(Healthline) – Parents looking for alternatives to sugar should be careful when selecting foods that promise less sugar. You may be getting less sugar, but your family could be eating questionable sugar alternatives.
Today, the American Academy of Pediatrics (AAP) published “The Use of Nonnutritive Sweeteners in Children.” The report calls for more research into the sweeteners and their effect on kids, especially when it comes to the risk for type 2 diabetes and obesity.
The AAP is also pushing for products to list the amount of the sweeteners on product labels so families know exactly what they’re consuming. Currently, food manufacturers only have to name nonnutritive sweeteners on the ingredient list.
“Considering how many children are regularly consuming these products — which have become ubiquitous — we should have a better understanding of how they impact children’s long-term health,” Dr. Carissa Baker-Smith, lead author and a pediatric cardiologist, said in a statement.
What are nonnutritive sweeteners?
At least 1 in 4 children consumes a nonnutritive or artificial sweetener, the AAP reported. And about 80 percent of children consume them daily.
There are eight nonnutritive sweeteners that are approved by the Food and Drug Administration (FDA). (The first six were approved as food additives; the latter two were under a different designation.)
Saccharin: It’s often added to yogurt and low-sugar jelly. According to the Center for Science in the Public Interest (CSPI), this along with aspartame, acesulfame potassium, and sucralose should be avoided. “Their analysis is based on the fact that there is a lack of research on safety for some of these sweeteners.

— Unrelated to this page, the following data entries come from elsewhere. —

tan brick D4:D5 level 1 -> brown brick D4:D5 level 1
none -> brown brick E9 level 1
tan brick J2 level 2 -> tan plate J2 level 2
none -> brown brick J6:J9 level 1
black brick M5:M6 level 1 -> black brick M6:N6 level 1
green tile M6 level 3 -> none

In some cases, such as with aspartame, sucralose, and saccharin, there have been studies linking it to cancer risk and other health problems,” noted Sharon Palmer, a registered dietitian nutritionist from California.
Aspartame: This is in many brands of diet soda, as well as Jell-O, Equal, and NutraSweet.

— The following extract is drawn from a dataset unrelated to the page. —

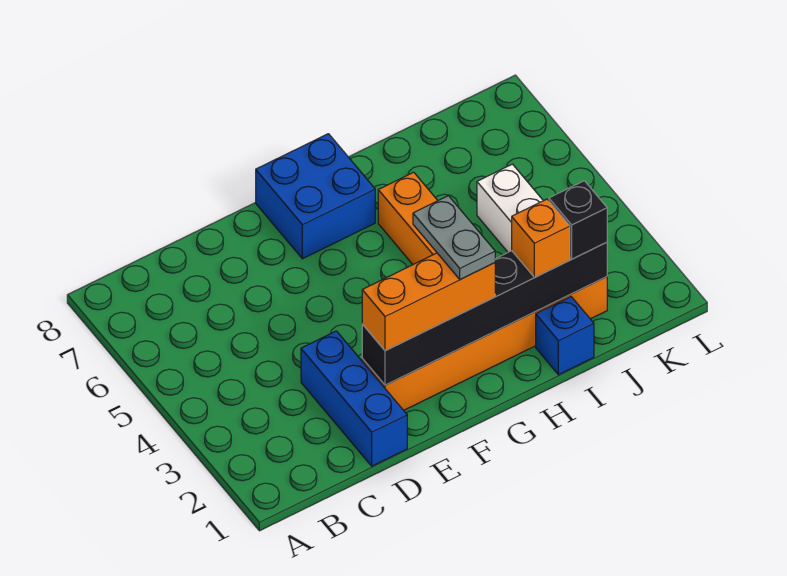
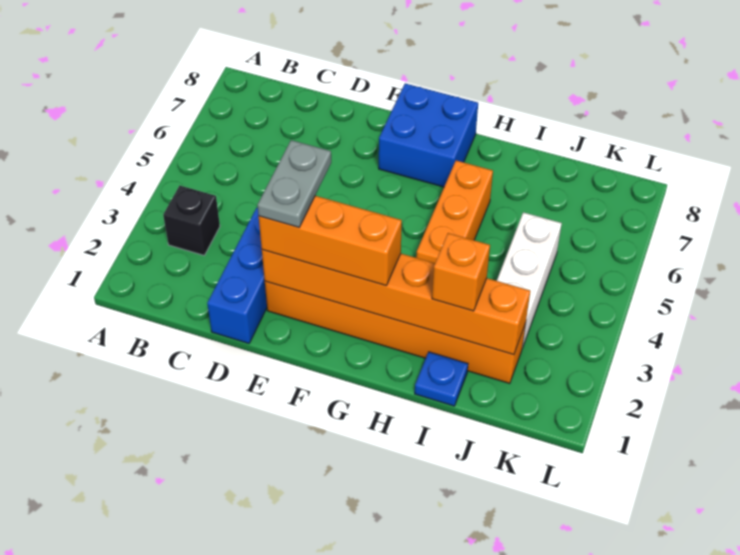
black brick E2:J2 level 2 -> orange brick E2:J2 level 2
grey plate G2:G3 level 4 -> grey plate E2:E3 level 4
blue brick I1 level 1 -> blue plate I1 level 1
black brick J2 level 3 -> black brick B3 level 1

Acesulfame potassium: You’ll find this in some packaged fruits that say no sugar is added, as well as SlimFast and some diet sodas. It came in second for being in the most products surveyed, and also goes by the name acesulfame K.
Sucralose: Often found in diet soda, Lean Pockets, and Splenda. It was in the most amount of products studied.

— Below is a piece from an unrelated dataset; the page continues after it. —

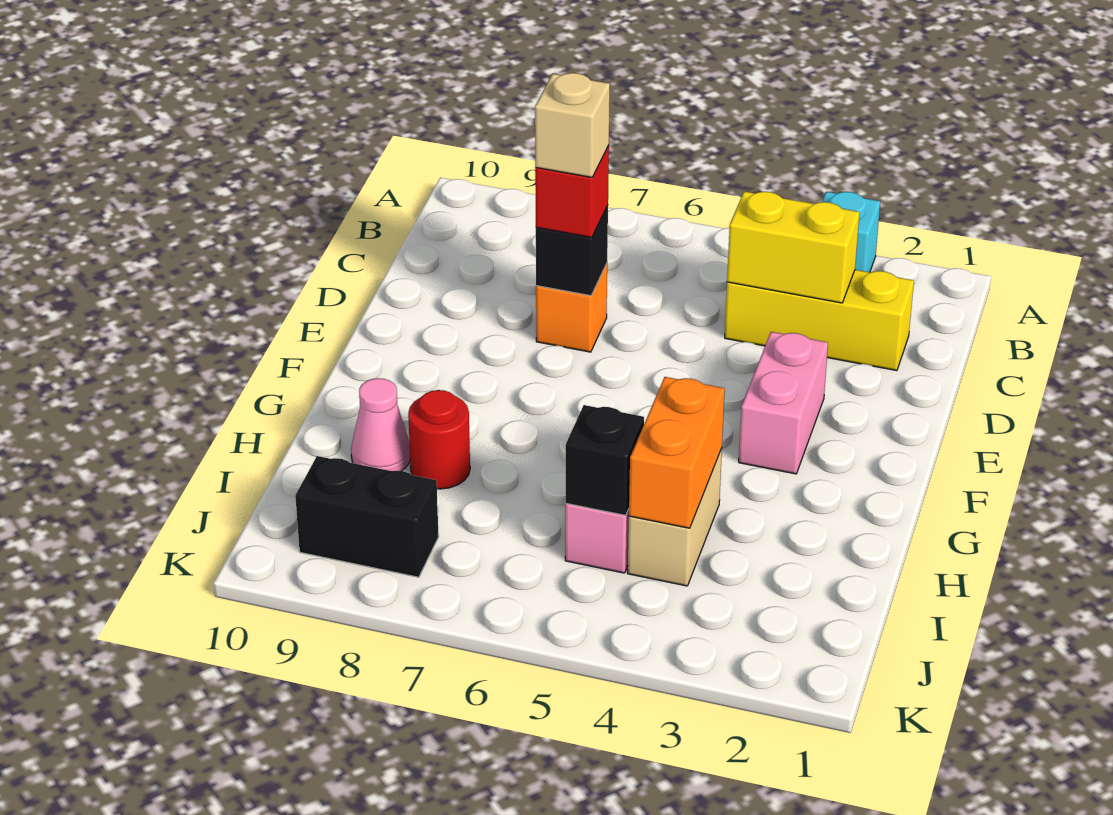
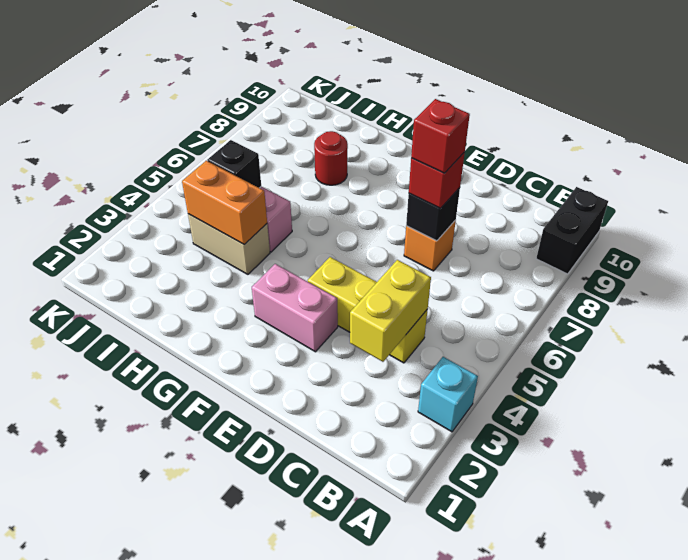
yellow brick C2:C4 level 1 -> yellow brick C4:E4 level 1
tan brick D7 level 4 -> red brick D7 level 4
pink cone H9 level 1 -> none
black brick J8:J9 level 1 -> black brick A9:A10 level 1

Neotame: This is found in Sunny D, some chewing gum, and protein shakes.
Advantame: Derived from aspartame, it’s often in beverages and beverage powders as well as cooking and baking products.
Stevia: This was approved as “generally recognized as safe” by the FDA and is on CSPI’s safe list.
Luo Han Guo/Monk Fruit: Also “generally recognized as safe” by the FDA, this is on the CSPI’s list to be cautious of due to a lack of testing.